The CFPB Tempest in a Teapot and Resolving PHH v. CFPH with a Consent Decree

November 27th, 2017

National Review has published my piece about the current kerfuffle about the CFPB. I do not opine on the statutory question about the intersection between Dodd-Frank and the Federal Vacancies Reform Act, other than to say the separation of powers, and not legislative history should provide the answer. The conclusion of the Op-Ed is the most important: how to bring the CFPB back within our constitutional order.

Last year, Judge Kavanaugh’s majority opinion found the CFPB’s structure was unconstitutional, but, with Judge Randolph, rewrote the statute to strike down  the “for cause” removal provision. Judge Henderson, in partial dissent, would have ruled for for PHH on narrow, statutory grounds. The D.C. Circuit vacated that panel opinion, and the case is currently pending. In the event the majority of active judges rule adopts Judge Henderson’s statutory construction, PHH is put in a tough position. They have already received the relief they wanted–the vacatur of a significant fine imposed by the agency–and may not be willing to petition for certiorari. That outcome would leave the CFPB as an institution intact, and the Director would still be protected from at-will removal.

I propose an alternate solution that could resolve the issue altogether:

Once a permanent director of the CFPB is confirmed, however, he or she can settle the pending litigation about the scope of the agency’s authority. First, the CFPB should officially agree with Judge Kavanaugh and admit that the “for cause” provision in Dodd-Frank is unconstitutional. Second, the CFPB should acknowledge that there is risk inherent in litigating this position up to the Supreme Court — the entire agency could be declared invalid., not merely saved by rewriting the removal provision. Third, to avoid that risk, the director should agree that he or she can be removed at will by the president. Fourth, to settle the litigation, the CFPB should attest to this understanding in what is known as a consent decree. Fifth, the district court should approve that settlement, which would then be binding on all future CFPB directors. In other words, all future presidents would be able to fire the head of the CFPB for a good reason, a bad reason, or no reason at all, and future directors would be bound by the consent decree to accept their termination. With this stratagem, the most egregious aspect of the CFPB would be remedied, and the protection of consumer finance could be brought within our constitutional order.

If PHH is unwilling to appeal the case to the Supreme Court, the consent decree provides a different path to ensure the CFPB’s director can be removed at will.

I view this sort of consent decree in a similar light as the desegregation consent decrees. In those cases, school districts were bound by state laws that required them to segregate public schools. In light of Brown and follow-up litigation, the schools agreed to consent decrees, whereby they agree to stop enforcing the state’s segregation laws–whether they were repealed or not. Here too, even if Dodd-Frank is not modified, the CFPB branch can agree that it will no longer demand protection by the “for cause” provision. Granted, we have only a vacated circuit-court opinion, but it is one I am fairly confident the Court would concur with.

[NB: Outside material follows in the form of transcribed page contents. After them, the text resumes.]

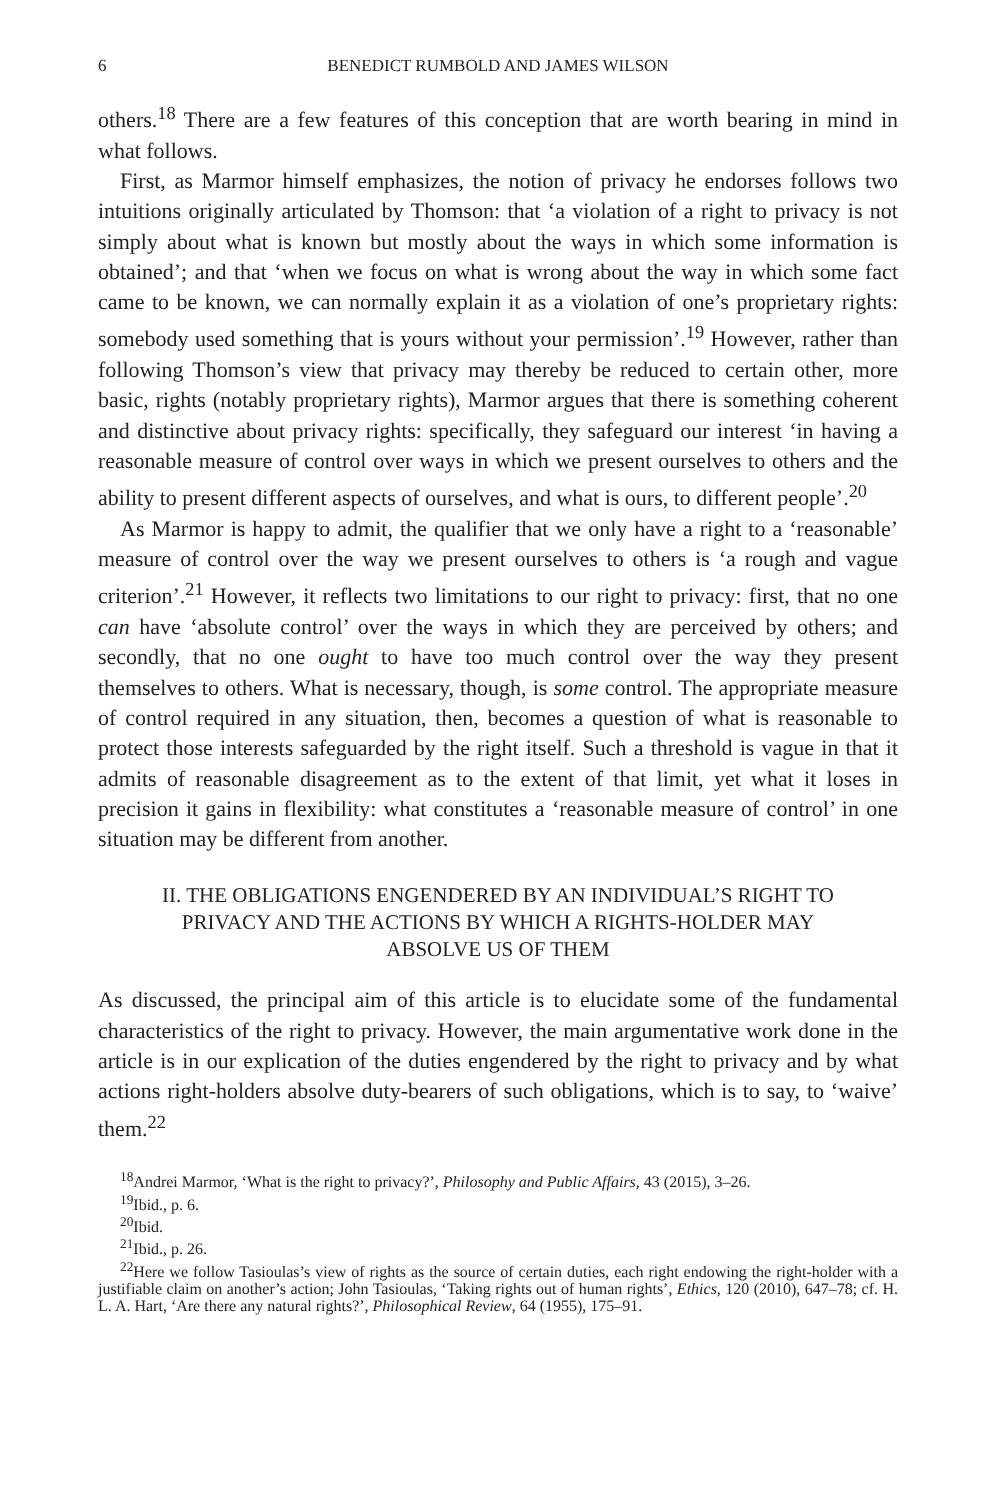6 BENEDICT RUMBOLD AND JAMES WILSON
others.<sup>18</sup> There are a few features of this conception that are worth bearing in mind in what follows.
First, as Marmor himself emphasizes, the notion of privacy he endorses follows two intuitions originally articulated by Thomson: that ‘a violation of a right to privacy is not simply about what is known but mostly about the ways in which some information is obtained’; and that ‘when we focus on what is wrong about the way in which some fact came to be known, we can normally explain it as a violation of one’s proprietary rights: somebody used something that is yours without your permission’.<sup>19</sup> However, rather than following Thomson’s view that privacy may thereby be reduced to certain other, more basic, rights (notably proprietary rights), Marmor argues that there is something coherent and distinctive about privacy rights: specifically, they safeguard our interest ‘in having a reasonable measure of control over ways in which we present ourselves to others and the ability to present different aspects of ourselves, and what is ours, to different people’.<sup>20</sup>
As Marmor is happy to admit, the qualifier that we only have a right to a ‘reasonable’ measure of control over the way we present ourselves to others is ‘a rough and vague criterion’.<sup>21</sup> However, it reflects two limitations to our right to privacy: first, that no one can have ‘absolute control’ over the ways in which they are perceived by others; and secondly, that no one ought to have too much control over the way they present themselves to others. What is necessary, though, is some control. The appropriate measure of control required in any situation, then, becomes a question of what is reasonable to protect those interests safeguarded by the right itself. Such a threshold is vague in that it admits of reasonable disagreement as to the extent of that limit, yet what it loses in precision it gains in flexibility: what constitutes a ‘reasonable measure of control’ in one situation may be different from another.
II. THE OBLIGATIONS ENGENDERED BY AN INDIVIDUAL’S RIGHT TO PRIVACY AND THE ACTIONS BY WHICH A RIGHTS-HOLDER MAY ABSOLVE US OF THEM
As discussed, the principal aim of this article is to elucidate some of the fundamental characteristics of the right to privacy. However, the main argumentative work done in the article is in our explication of the duties engendered by the right to privacy and by what actions right-holders absolve duty-bearers of such obligations, which is to say, to ‘waive’ them.<sup>22</sup>
<sup>18</sup> Andrei Marmor, ‘What is the right to privacy?’, Philosophy and Public Affairs, 43 (2015), 3–26.
<sup>19</sup> Ibid., p. 6.
<sup>20</sup> Ibid.
<sup>21</sup> Ibid., p. 26.
<sup>22</sup> Here we follow Tasioulas’s view of rights as the source of certain duties, each right endowing the right-holder with a justifiable claim on another’s action; John Tasioulas, ‘Taking rights out of human rights’, Ethics, 120 (2010), 647–78; cf. H. L. A. Hart, ‘Are there any natural rights?’, Philosophical Review, 64 (1955), 175–91.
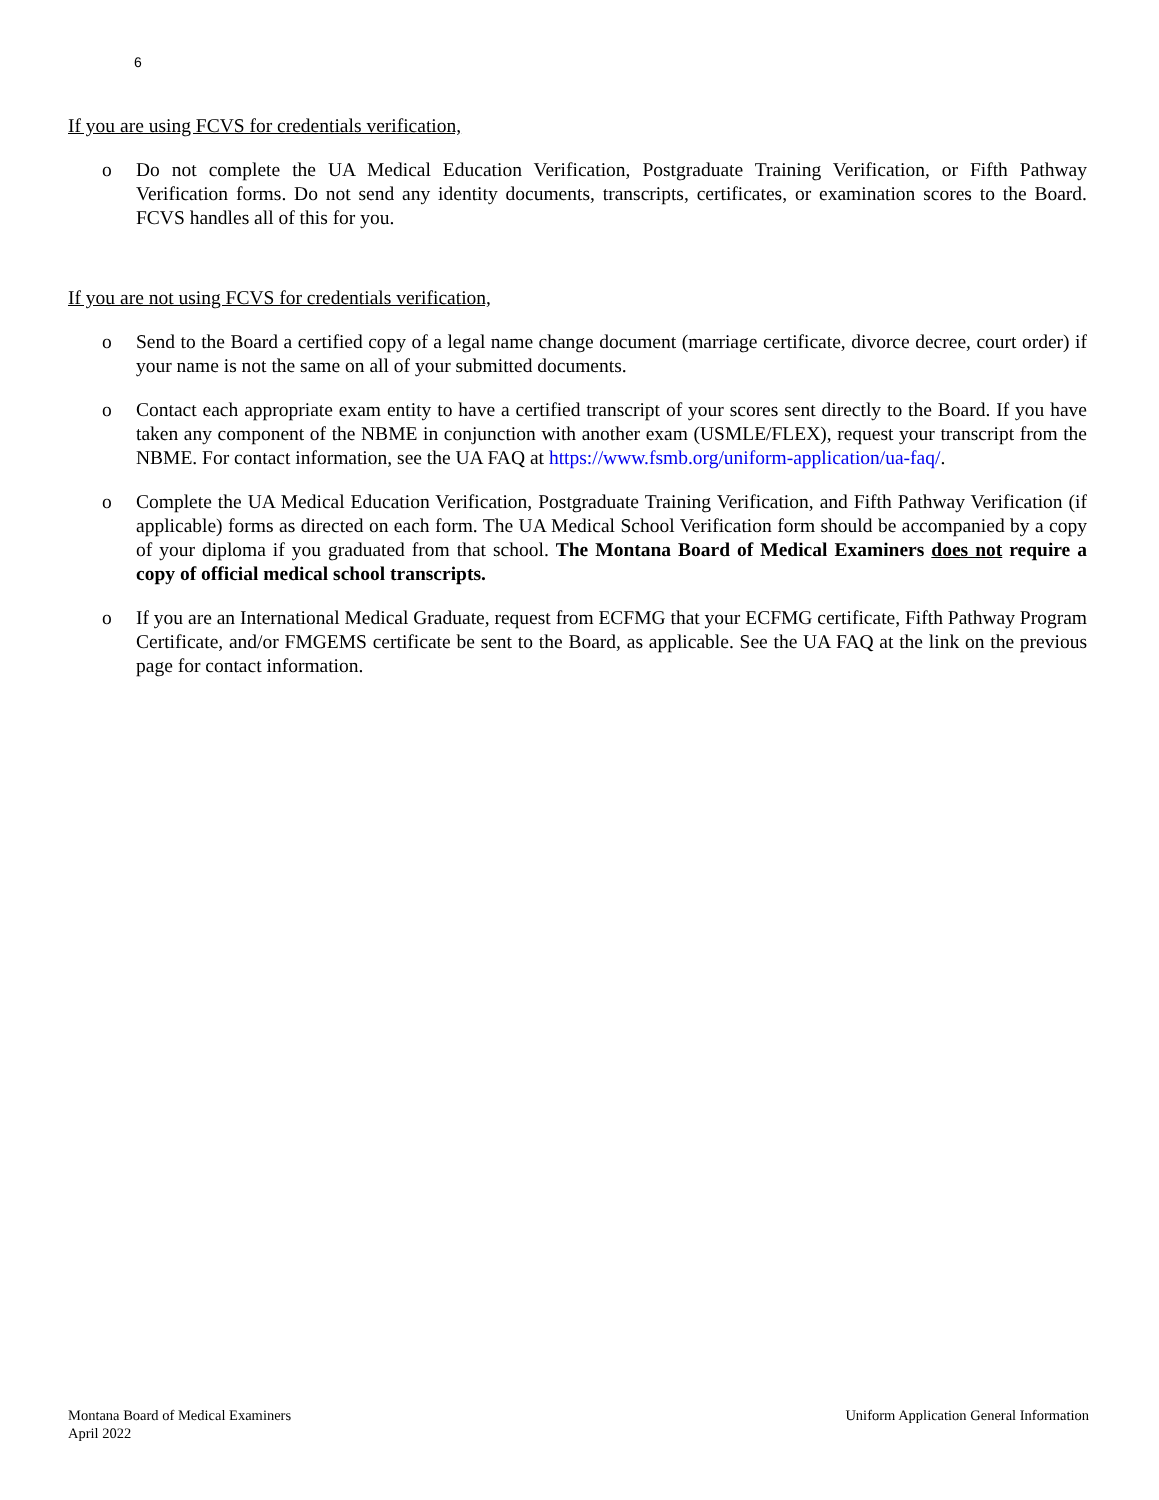6
If you are using FCVS for credentials verification,
o Do not complete the UA Medical Education Verification, Postgraduate Training Verification, or Fifth Pathway Verification forms. Do not send any identity documents, transcripts, certificates, or examination scores to the Board. FCVS handles all of this for you.
If you are not using FCVS for credentials verification,
o Send to the Board a certified copy of a legal name change document (marriage certificate, divorce decree, court order) if your name is not the same on all of your submitted documents.
o Contact each appropriate exam entity to have a certified transcript of your scores sent directly to the Board. If you have taken any component of the NBME in conjunction with another exam (USMLE/FLEX), request your transcript from the NBME. For contact information, see the UA FAQ at https://www.fsmb.org/uniform-application/ua-faq/.
o Complete the UA Medical Education Verification, Postgraduate Training Verification, and Fifth Pathway Verification (if applicable) forms as directed on each form. The UA Medical School Verification form should be accompanied by a copy of your diploma if you graduated from that school. The Montana Board of Medical Examiners does not require a copy of official medical school transcripts.
o If you are an International Medical Graduate, request from ECFMG that your ECFMG certificate, Fifth Pathway Program Certificate, and/or FMGEMS certificate be sent to the Board, as applicable. See the UA FAQ at the link on the previous page for contact information.
Montana Board of Medical Examiners
April 2022
Uniform Application General Information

To make the point more explicitly, at the end of his tenure, the confirmed Director should let President Trump fire him, for no reason at all, to establish an executive branch practice. This sort of thing matters for the Court’s separation of powers analysis.

In any event, this entire kerfuffle over the CFTC is little more than a tempest-in-a-teapot, which will wind down once the next director is confirmed:

Perhaps the most unfortunate aspect of this ordeal is that once President Trump’s permanent CFPB nominee is confirmed, this tempest in a teapot runs out of steam. The controversy will be moot, and whatever case law might be developed during this interregnum will ultimately be vacated. Thousands of pages of briefing will be for naught. And that nullity is precisely what King Richard’s final act has wrought.